## ACTIVITY:
Look through the material that follows and show every line with the string "para".

## DATASET CONTENT:
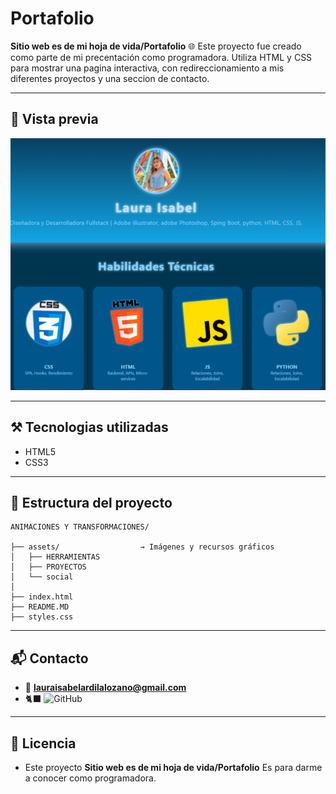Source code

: # Portafolio
**Sitio web es de mi hoja de vida/Portafolio** 🌐
Este proyecto fue creado como parte de mi precentación como programadora. Utiliza HTML y CSS para mostrar una pagina interactiva, con redireccionamiento a mis diferentes proyectos y una seccion de contacto.

_____

## 🪩 Vista previa 
![Vista previa del sitio](./assets/PROYECTOS/HOJA%20DE%20VIDA.PNG)

_______

## ⚒️ Tecnologias utilizadas

* HTML5
* CSS3

_______

## 📂 Estructura del proyecto 

```
ANIMACIONES Y TRANSFORMACIONES/
              
├── assets/                  → Imágenes y recursos gráficos
│   ├── HERRAMIENTAS
│   ├── PROYECTOS
│   └── social
│   
├── index.html
├── README.MD
├── styles.css
```

_______

## 📬 Contacto
* 📧 **lauraisabelardilalozano@gmail.com**
* 🐈‍⬛ ![GitHub](https://github.com/LauraIsabelardilalozano) 
_______
 
## 📝 Licencia
* Este proyecto **Sitio web es de mi hoja de vida/Portafolio** Es para darme a conocer como programadora.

## FINISHED EXERCISE:
Este proyecto fue creado como parte de mi precentación como programadora. Utiliza HTML y CSS para mostrar una pagina interactiva, con redireccionamiento a mis diferentes proyectos y una seccion de contacto.
* Este proyecto **Sitio web es de mi hoja de vida/Portafolio** Es para darme a conocer como programadora.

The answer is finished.